I should therefore suspend my congratulations on the new liberty of France, until I was informed how it had been combined with government; with public force; with the discipline and obedience of armies; with the collection of an effective and well-distributed revenue; with morality and religion; with the solidity of property; with peace and order; with civil and social manners. All these (in their way) are good things too; and, without them, liberty is not a benefit whilst it lasts, and is not likely to continue long.* The effect of liberty to individuals is, that they may do what they please: we ought to see what it will please them to do, before we risk congratulations, which may be soon turned into complaints.

From ‘Reflections on the Revolution in France’ (1790) as reprinted for the Harvard Classics series edited by Charles William Eliot (1834-1926).

* ‘Wild gas’ (spiritus sylvestris) and ‘fixed air’ are both early names for what was later (1867) called carbon dioxide. The first name was coined by Flemish chemist Jan Baptist van Helmont (1580-1644) in the 1630s. The second was coined by Scottish chemist Joseph Black (1728-1799) in the 1750s, on the grounds that it appeared to be fixed (rather than free to come and go) in certain substances, such as limestone, from which it could be liberated by heat or acids. In 1774, Joseph Priestley (1733-1804) described his experiments with artificially carbonated water and wine, which produced a fizzy drink with a ‘delicate and agreeable flavour’ and, in his opinion, significant health benefits.

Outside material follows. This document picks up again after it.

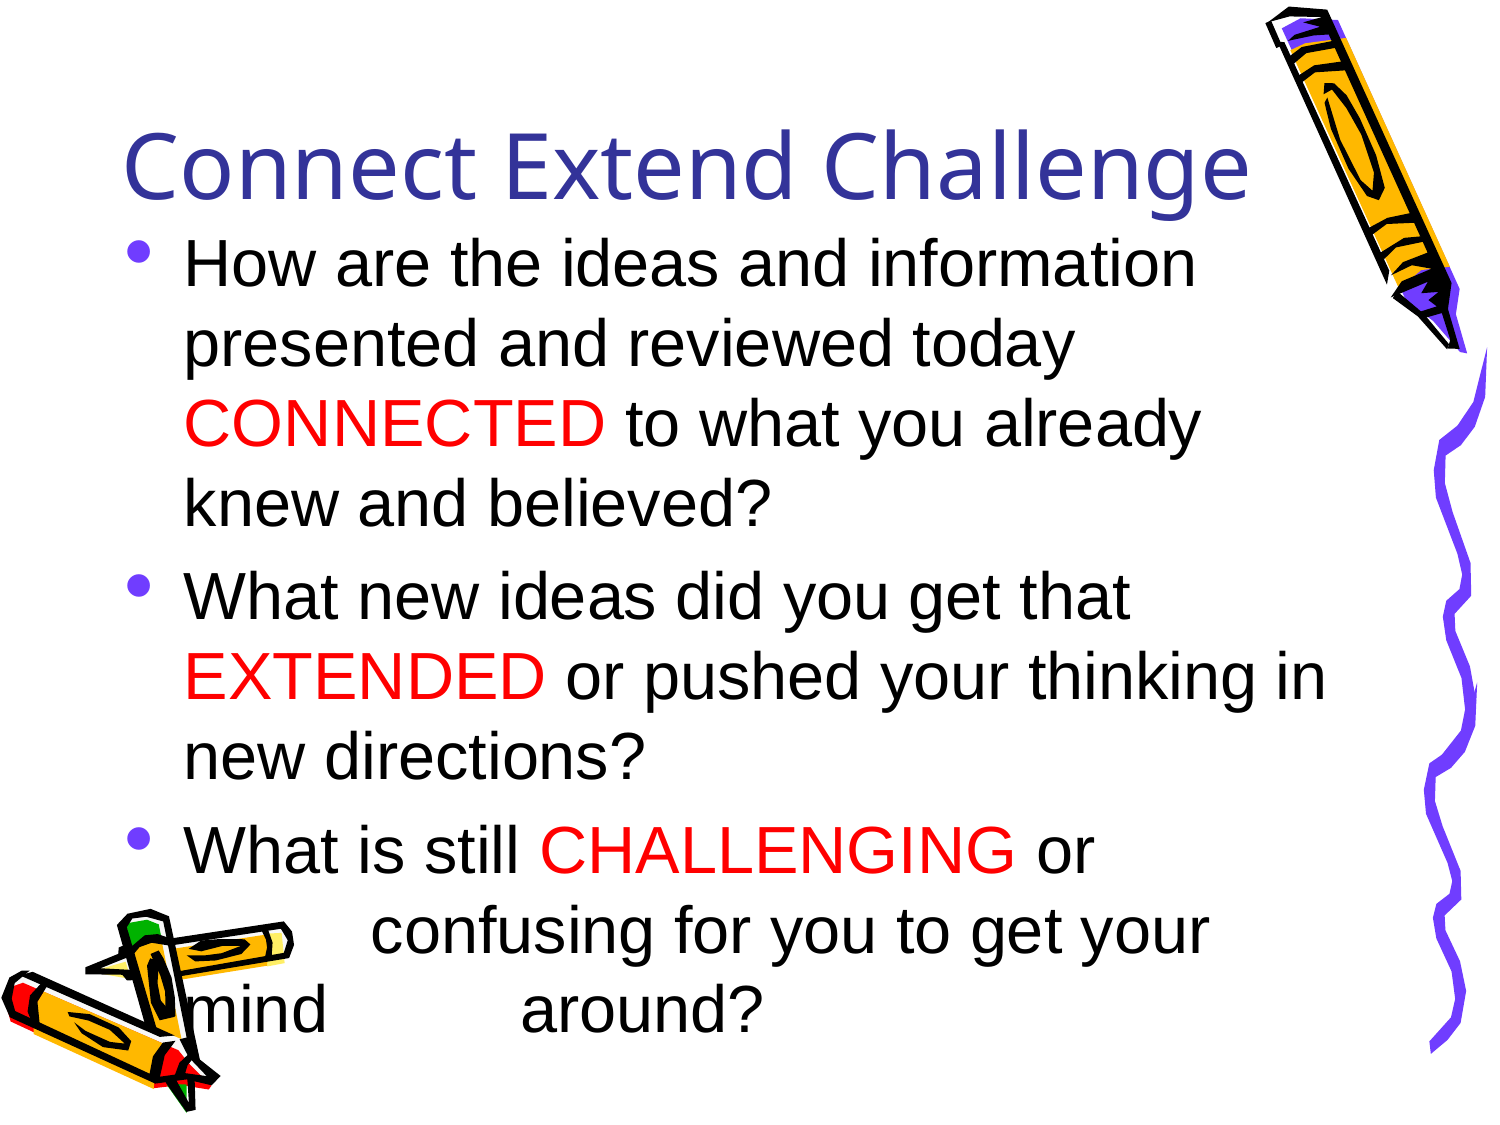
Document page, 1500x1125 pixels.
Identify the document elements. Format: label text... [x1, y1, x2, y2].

* Burke explained this further a year on, in A Letter to a Member of the National Assembly (1791): see There is No Liberty without Self-Control.

Précis
The French Revolution, said Burke, was rather like a seething pot, all froth and fizz. It was necessary to wait until the action had died down, and then to analyse the whole dish. When liberty overpowers other essential ingredients in a civilised society, such as security, manners and morality, it is not a matter for celebration.
Questions for Critics

1. What is the author aiming to achieve in writing this?

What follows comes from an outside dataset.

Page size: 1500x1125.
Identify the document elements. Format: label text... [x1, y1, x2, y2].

2. Note any words, devices or turns of phrase that strike you. How do they help the author communicate his ideas more effectively?

3. What impression does this passage make on you? How might you put that impression into words?

Based on The English Critic (1939) by NL Clay, drawing on The New Criticism: A Lecture Delivered at Columbia University, March 9, 1910, by J. E. Spingarn, Professor of Comparative Literature in Columbia University, USA.